BOSTON – At the end of the day, it was simply a game where the Bruins allowed themselves to get outworked in the third period and overtime. 

The B’s held a three-goal lead in the second period and still enjoyed a two-goal lead in the third period, but eventually dropped a frustrating, futile 5-4 overtime loss to the Buffalo Sabres at TD Garden on Saturday night. It was clear to most speaking after the game that the Bruins eased up on the gas pedal once they’d scored their fourth goal of the game in the second period, and simply watched as the Sabres stomped all over them in the game’s second half. 

“I think we might have been a little bit too scared to play [in the third period], you know? We tried to just flip the pucks away, and didn’t make any plays trying to get it in the zone. Instead we should have just kept going like we did in the first two periods,” said David Pastrnak, who scored a pair of goals early in the loss to allow the Bruins to build up the three-goal lead. “Obviously we’re disappointed. We got one point. I think we didn’t play our game in the third period. We kind of stopped playing and they were all over us, and you know, it’s on us. We were the ones that gave them their point, but the first two periods were good. It’s just another learning session.”
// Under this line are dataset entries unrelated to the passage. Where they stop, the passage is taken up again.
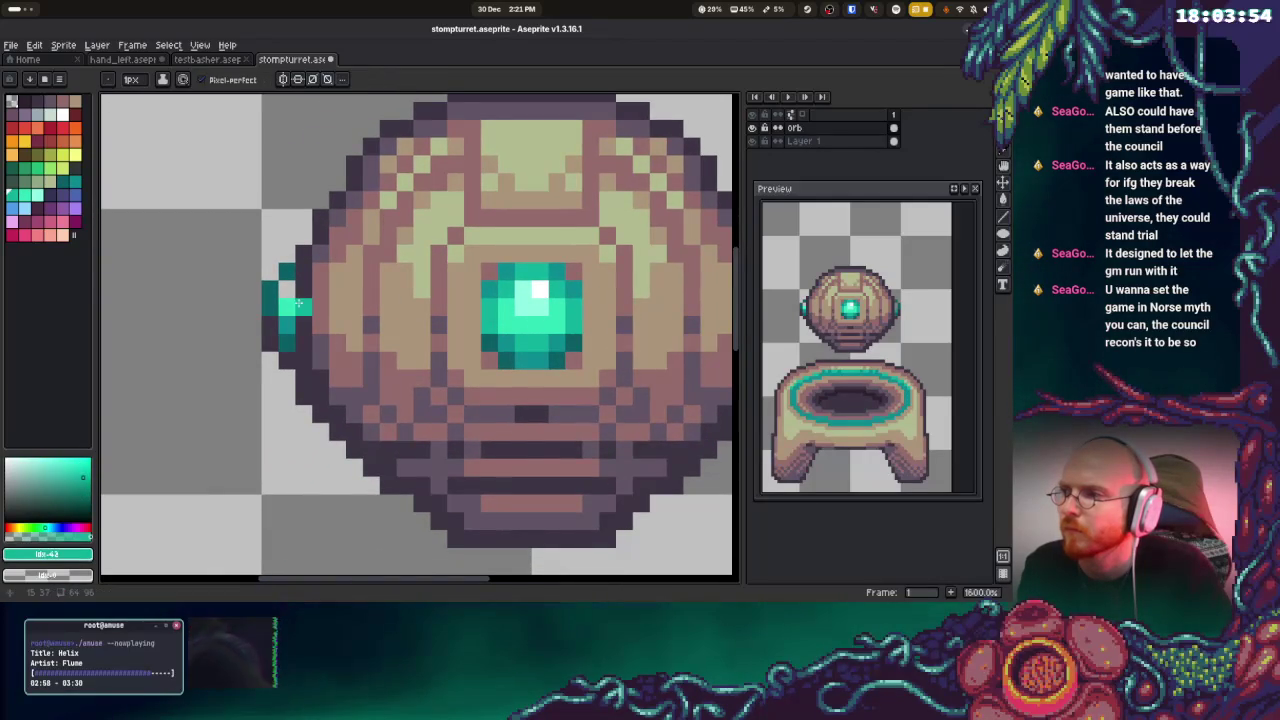
left_click(287, 289)
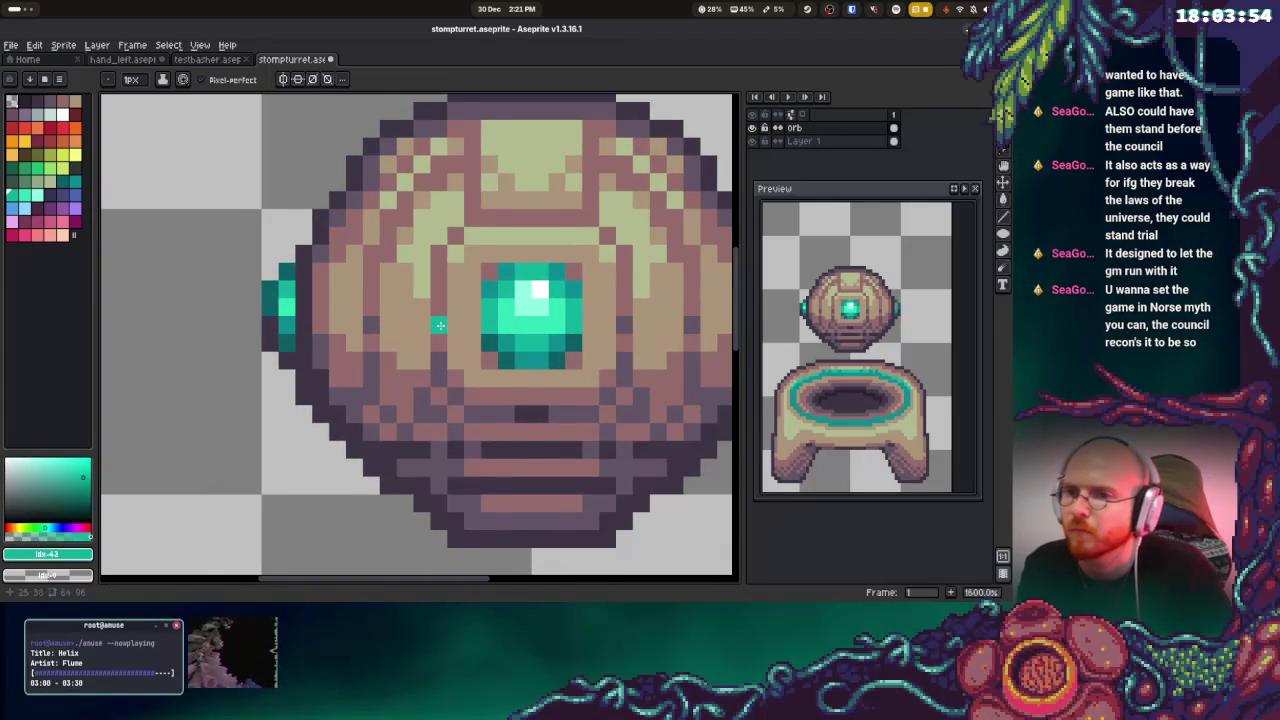
scroll(438, 325, "right", 3)
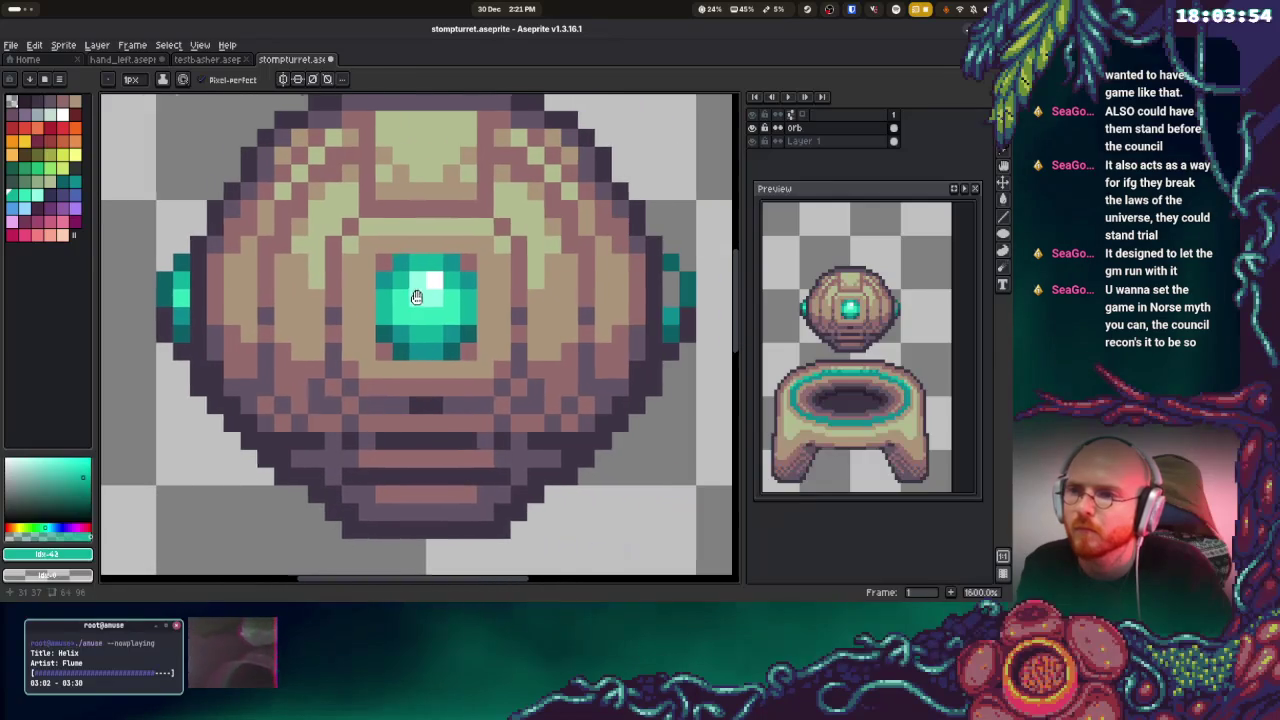
left_click(166, 297, "alt")
left_click(656, 297)
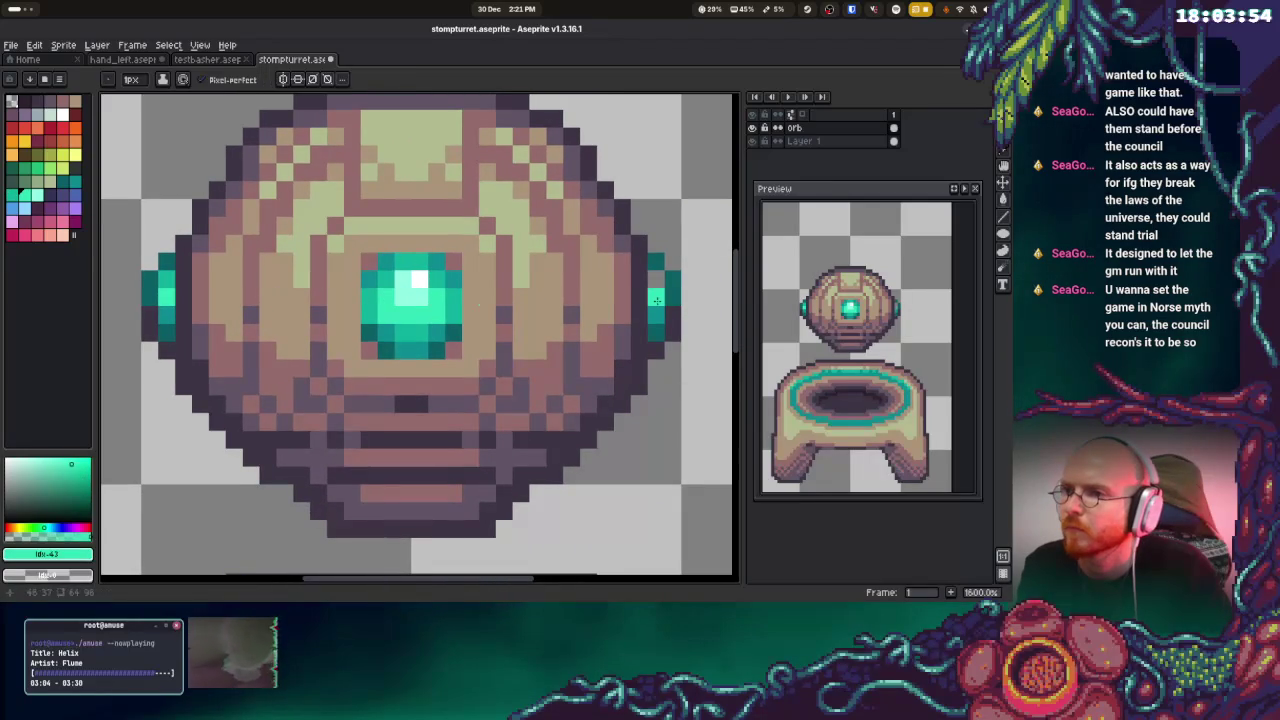
left_click(521, 279)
To Pastrnak’s point, the Bruins were outshot by a 15-6 margin in the final 20 minutes of regulation and 21-6 overall in the third period and overtime prior to Ryan O’Reilly’s game-winner during 3-on-3 play. It was at this point the Bruins certainly missed stalwart stay-at-home defensemen Adam McQuaid and Kevan Miller in the D-zone, and fell short of qualified penalty killers while trying to burn off a Brandon Carlo interference call at the end of the third period. 

All of that caught up to them once the Bruins loosened their grip on the Sabres, but certainly the feeling is that the loss should’ve been avoidable even if some of the circumstances made it difficult for the Black and Gold. It also should have been avoidable against a Sabres hockey club that was dreadful last season, and is again one of the doormats in the Atlantic Division in the early going thus far. 

“Those are the games you can’t lose. We obviously didn’t do the job there in the third and close it out, but we’re going to have to regroup and work on our game and be better for the next one,” said Brad Marchand. “We didn’t play the game we needed to play. We relaxed a bit and we started losing a few battles in the wrong areas, and you know, they just played better than we did.”

It’s mystifying that any team would need a crash-and-born loss like Saturday night in order to learn any lessons moving forward, and it certainly might have been a different story for the Bruins if they weren’t missing a few big defensive pieces. But that’s not how it went down for the Black and Gold as they sagged under rising pressure from the Sabres, and simply stopped working when the chips were on the table late in Saturday night’s game.